* [Stored rows]:
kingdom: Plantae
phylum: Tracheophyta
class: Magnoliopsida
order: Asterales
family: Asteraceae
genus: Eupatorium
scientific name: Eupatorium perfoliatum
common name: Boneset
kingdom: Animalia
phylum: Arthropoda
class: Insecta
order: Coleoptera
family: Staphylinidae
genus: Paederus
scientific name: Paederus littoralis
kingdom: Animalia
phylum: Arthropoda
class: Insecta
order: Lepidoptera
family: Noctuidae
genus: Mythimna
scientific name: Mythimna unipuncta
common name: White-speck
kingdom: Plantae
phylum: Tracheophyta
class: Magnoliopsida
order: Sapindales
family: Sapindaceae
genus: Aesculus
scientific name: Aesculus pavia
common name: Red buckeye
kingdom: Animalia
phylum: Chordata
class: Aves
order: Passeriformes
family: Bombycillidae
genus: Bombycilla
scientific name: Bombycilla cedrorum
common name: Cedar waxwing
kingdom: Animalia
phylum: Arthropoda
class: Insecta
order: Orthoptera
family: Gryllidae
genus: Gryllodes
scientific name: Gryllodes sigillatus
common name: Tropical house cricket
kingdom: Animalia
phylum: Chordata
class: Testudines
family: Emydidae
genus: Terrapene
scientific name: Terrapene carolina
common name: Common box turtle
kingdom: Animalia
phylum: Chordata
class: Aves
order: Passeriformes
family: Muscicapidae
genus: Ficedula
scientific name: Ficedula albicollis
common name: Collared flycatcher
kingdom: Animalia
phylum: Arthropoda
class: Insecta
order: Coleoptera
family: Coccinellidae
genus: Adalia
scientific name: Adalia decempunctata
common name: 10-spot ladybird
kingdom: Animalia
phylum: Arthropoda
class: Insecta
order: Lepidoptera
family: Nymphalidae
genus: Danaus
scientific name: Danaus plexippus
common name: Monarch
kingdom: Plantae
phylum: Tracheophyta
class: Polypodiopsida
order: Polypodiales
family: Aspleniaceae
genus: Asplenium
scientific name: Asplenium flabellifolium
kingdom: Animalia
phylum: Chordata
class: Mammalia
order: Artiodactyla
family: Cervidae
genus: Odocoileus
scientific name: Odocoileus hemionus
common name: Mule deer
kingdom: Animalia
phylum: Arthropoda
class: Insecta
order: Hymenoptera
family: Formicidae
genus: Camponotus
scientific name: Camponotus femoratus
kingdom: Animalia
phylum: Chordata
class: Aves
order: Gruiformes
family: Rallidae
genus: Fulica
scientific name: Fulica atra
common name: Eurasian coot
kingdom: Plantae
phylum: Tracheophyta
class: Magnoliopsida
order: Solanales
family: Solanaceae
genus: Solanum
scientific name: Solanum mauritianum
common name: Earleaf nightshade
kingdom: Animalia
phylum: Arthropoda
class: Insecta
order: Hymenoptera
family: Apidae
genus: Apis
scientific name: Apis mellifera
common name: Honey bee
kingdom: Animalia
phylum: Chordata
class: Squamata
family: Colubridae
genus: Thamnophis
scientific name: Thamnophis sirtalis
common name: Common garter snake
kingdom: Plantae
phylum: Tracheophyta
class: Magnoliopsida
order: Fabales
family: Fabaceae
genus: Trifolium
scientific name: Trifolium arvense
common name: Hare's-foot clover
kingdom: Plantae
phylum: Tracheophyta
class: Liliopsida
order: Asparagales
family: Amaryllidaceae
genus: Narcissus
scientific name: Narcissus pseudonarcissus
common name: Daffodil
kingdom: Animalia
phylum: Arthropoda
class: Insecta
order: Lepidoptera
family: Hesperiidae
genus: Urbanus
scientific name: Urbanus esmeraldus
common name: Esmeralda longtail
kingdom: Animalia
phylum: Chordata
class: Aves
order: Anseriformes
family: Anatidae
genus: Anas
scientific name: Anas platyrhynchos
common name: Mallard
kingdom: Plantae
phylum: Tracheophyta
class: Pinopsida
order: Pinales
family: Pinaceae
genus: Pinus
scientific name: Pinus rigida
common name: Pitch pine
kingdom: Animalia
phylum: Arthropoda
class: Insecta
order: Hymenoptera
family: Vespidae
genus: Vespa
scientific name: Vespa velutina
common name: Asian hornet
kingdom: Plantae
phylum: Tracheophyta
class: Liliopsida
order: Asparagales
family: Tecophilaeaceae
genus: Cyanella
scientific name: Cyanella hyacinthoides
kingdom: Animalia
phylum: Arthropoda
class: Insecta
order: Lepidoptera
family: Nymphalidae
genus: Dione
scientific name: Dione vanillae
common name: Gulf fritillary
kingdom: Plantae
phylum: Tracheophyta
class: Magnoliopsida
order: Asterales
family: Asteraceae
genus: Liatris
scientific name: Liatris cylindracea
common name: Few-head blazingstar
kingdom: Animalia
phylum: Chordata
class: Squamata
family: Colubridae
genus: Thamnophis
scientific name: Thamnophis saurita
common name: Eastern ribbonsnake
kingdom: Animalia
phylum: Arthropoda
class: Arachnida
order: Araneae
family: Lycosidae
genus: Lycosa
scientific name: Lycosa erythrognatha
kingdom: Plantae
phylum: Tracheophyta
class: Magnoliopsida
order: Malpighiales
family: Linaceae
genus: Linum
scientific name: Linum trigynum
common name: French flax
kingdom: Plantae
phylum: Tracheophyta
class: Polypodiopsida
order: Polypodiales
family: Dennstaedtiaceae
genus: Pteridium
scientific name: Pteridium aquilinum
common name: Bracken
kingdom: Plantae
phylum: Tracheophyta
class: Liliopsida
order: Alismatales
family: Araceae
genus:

* [Exercise details]: Repeat everything in the material from the line containing "genus: Fulica" down to the line containing "order: Araneae", including both of those lines.

* [The answer]:
genus: Fulica
scientific name: Fulica atra
common name: Eurasian coot
kingdom: Plantae
phylum: Tracheophyta
class: Magnoliopsida
order: Solanales
family: Solanaceae
genus: Solanum
scientific name: Solanum mauritianum
common name: Earleaf nightshade
kingdom: Animalia
phylum: Arthropoda
class: Insecta
order: Hymenoptera
family: Apidae
genus: Apis
scientific name: Apis mellifera
common name: Honey bee
kingdom: Animalia
phylum: Chordata
class: Squamata
family: Colubridae
genus: Thamnophis
scientific name: Thamnophis sirtalis
common name: Common garter snake
kingdom: Plantae
phylum: Tracheophyta
class: Magnoliopsida
order: Fabales
family: Fabaceae
genus: Trifolium
scientific name: Trifolium arvense
common name: Hare's-foot clover
kingdom: Plantae
phylum: Tracheophyta
class: Liliopsida
order: Asparagales
family: Amaryllidaceae
genus: Narcissus
scientific name: Narcissus pseudonarcissus
common name: Daffodil
kingdom: Animalia
phylum: Arthropoda
class: Insecta
order: Lepidoptera
family: Hesperiidae
genus: Urbanus
scientific name: Urbanus esmeraldus
common name: Esmeralda longtail
kingdom: Animalia
phylum: Chordata
class: Aves
order: Anseriformes
family: Anatidae
genus: Anas
scientific name: Anas platyrhynchos
common name: Mallard
kingdom: Plantae
phylum: Tracheophyta
class: Pinopsida
order: Pinales
family: Pinaceae
genus: Pinus
scientific name: Pinus rigida
common name: Pitch pine
kingdom: Animalia
phylum: Arthropoda
class: Insecta
order: Hymenoptera
family: Vespidae
genus: Vespa
scientific name: Vespa velutina
common name: Asian hornet
kingdom: Plantae
phylum: Tracheophyta
class: Liliopsida
order: Asparagales
family: Tecophilaeaceae
genus: Cyanella
scientific name: Cyanella hyacinthoides
kingdom: Animalia
phylum: Arthropoda
class: Insecta
order: Lepidoptera
family: Nymphalidae
genus: Dione
scientific name: Dione vanillae
common name: Gulf fritillary
kingdom: Plantae
phylum: Tracheophyta
class: Magnoliopsida
order: Asterales
family: Asteraceae
genus: Liatris
scientific name: Liatris cylindracea
common name: Few-head blazingstar
kingdom: Animalia
phylum: Chordata
class: Squamata
family: Colubridae
genus: Thamnophis
scientific name: Thamnophis saurita
common name: Eastern ribbonsnake
kingdom: Animalia
phylum: Arthropoda
class: Arachnida
order: Araneae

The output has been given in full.